To address the issue, Japanese companies are leading in the development of Carebots.
Carebots are robots specifically designed to assist elderly people, and it's an industry that's growing in a big way. One-third of the Japanese government's budget is allocated to developing carebots.
2016. Japanese firm to open world’s first robot-run farm
originally posted by: MOMof3
a reply to: marg6043
The only progress left is up. To the stars and only the rich can do that. That is whom the corp and investors will make money from, like incest, and death. Hey its a new world welcome all the kiddies to it.
sex will be happening more and more if you don't work. Bet on it!
originally posted by: Bone75
originally posted by: MyHappyDogShiner
a reply to: Bone75
I would love to be able to LOL right along with you, but it really isn't very funny at all.
The thing is, I think that deep down we all do agree... at least on what kind of world we want to live in and what we want for all of humanity... and we'll get there I promise.
But in the meantime, laugh while you still can because things are going to get alot worse before they get better.
originally posted by: dfnj2015
Since they've already outsourced all the labor to foreign workers on H1-B visas, what difference does it make if foreigners working here lose their jobs?
originally posted by: worldstarcountry
a reply to: soficrow
I still say AI does not have to tell you it feels sad or laugh at a joke to be true AI. I think there should be a distinction for the kind of programming that could legitimately pull that off.
AI refers to the concept of thoughts, adaptation, learning. Many people say it is not AI though until it is personified with emotions or its ability to explain its decisions. I would say that could be called synthetic life maybe??
Today's AI fits the definition of AI to me. It can learn and adapt. THAT is intelligence. To be able to feel though, that is a different leap altogether I believe. Maybe there is not a proper term for it yet, or one better than synthetic life.
But IMO, these things are legit AI.
Understanding the limits of deep learning
...deep learning is simply more powerful pattern recognition than previous statistical and machine learning methods. “The most important problem for AI today is abstraction and reasoning,” explains Chollet, an AI researcher at Google and famed inventor of widely used deep learning library Keras. “Current supervised perception and reinforcement learning algorithms require lots of data, are terrible at planning, and are only doing straightforward pattern recognition.”
By contrast, humans “learn from very few examples, can do very long-term planning, and are capable of forming abstract models of a situation and [manipulating] these models to achieve extreme generalization.”
Even simple human behaviors are laborious to teach to a deep learning algorithm. ...
...How can we overcome the limitations of deep learning and proceed toward general artificial intelligence? Chollet’s initial plan of attack involves using “super-human pattern recognition, like deep learning, to augment explicit search and formal systems,” starting with the field of mathematical proofs. Automated Theorem Provers (ATPs) typically use brute force search and quickly hit combinatorial explosions in practical use. In the DeepMath project, Chollet and his colleagues used deep learning to assist the proof search process, simulating a mathematician’s intuitions about what lemmas (a subsidiary or intermediate theorem in an argument or proof) might be relevant.

> _TASK REQUIREMENTS_:
a) In the forum thread on AI and automation, reproduce word for word the passage from "AI refers to" up to and including "are legit AI.".
b) According to the forum thread on AI and automation, which widely used deep learning library did Chollet invent?

> _RAW DATA_:
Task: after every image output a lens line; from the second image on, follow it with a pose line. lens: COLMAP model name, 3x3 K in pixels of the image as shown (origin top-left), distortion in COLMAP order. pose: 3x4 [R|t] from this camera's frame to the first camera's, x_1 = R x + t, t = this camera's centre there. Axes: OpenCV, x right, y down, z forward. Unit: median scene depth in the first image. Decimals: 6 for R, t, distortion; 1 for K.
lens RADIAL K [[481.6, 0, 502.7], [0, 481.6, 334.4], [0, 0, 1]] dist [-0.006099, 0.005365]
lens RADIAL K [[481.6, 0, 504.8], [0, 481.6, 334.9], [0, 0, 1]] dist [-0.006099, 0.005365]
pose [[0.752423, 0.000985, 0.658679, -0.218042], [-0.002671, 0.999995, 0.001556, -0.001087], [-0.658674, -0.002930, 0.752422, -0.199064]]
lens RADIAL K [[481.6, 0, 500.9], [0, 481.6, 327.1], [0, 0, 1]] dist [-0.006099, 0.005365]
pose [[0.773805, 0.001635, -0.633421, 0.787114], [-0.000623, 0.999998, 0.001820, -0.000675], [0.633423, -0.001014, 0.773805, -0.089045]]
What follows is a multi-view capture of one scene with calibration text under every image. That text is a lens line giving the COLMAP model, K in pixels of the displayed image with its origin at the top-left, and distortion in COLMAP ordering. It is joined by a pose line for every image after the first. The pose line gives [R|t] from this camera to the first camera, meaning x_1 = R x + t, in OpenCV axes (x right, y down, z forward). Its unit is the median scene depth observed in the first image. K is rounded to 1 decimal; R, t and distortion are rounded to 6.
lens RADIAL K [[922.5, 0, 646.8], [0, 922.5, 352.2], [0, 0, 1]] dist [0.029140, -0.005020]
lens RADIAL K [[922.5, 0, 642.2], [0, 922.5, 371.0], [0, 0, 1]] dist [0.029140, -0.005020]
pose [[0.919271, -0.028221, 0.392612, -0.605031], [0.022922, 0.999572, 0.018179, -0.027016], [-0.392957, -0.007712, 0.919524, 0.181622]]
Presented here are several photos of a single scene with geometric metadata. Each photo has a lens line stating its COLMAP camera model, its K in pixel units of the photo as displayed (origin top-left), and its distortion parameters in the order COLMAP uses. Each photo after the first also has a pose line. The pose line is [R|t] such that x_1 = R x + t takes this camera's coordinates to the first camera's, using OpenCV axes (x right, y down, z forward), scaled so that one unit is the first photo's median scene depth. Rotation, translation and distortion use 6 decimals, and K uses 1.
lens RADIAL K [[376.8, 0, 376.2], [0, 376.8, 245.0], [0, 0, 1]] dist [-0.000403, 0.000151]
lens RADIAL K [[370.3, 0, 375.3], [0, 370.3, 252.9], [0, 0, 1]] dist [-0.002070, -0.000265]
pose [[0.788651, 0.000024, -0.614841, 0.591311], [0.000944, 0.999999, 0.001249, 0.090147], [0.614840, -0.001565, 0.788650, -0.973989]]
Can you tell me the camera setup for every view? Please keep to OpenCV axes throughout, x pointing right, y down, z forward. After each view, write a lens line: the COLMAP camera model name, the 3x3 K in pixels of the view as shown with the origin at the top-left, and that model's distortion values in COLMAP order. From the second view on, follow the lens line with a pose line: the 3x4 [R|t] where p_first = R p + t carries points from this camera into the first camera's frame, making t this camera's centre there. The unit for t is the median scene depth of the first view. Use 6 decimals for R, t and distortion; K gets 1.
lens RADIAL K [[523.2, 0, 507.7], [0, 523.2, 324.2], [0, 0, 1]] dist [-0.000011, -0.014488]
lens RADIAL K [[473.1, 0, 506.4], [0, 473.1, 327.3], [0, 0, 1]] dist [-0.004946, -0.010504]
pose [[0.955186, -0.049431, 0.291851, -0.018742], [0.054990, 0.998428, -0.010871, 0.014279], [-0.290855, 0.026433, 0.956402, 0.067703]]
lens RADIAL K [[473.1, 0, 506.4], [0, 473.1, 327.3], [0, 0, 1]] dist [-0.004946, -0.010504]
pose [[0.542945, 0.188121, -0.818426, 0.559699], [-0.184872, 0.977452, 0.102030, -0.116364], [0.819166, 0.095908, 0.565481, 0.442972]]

> _ANSWER SECTION_:
a)
AI refers to the concept of thoughts, adaptation, learning. Many people say it is not AI though until it is personified with emotions or its ability to explain its decisions. I would say that could be called synthetic life maybe??
Today's AI fits the definition of AI to me. It can learn and adapt. THAT is intelligence. To be able to feel though, that is a different leap altogether I believe. Maybe there is not a proper term for it yet, or one better than synthetic life.
But IMO, these things are legit AI.

b) Keras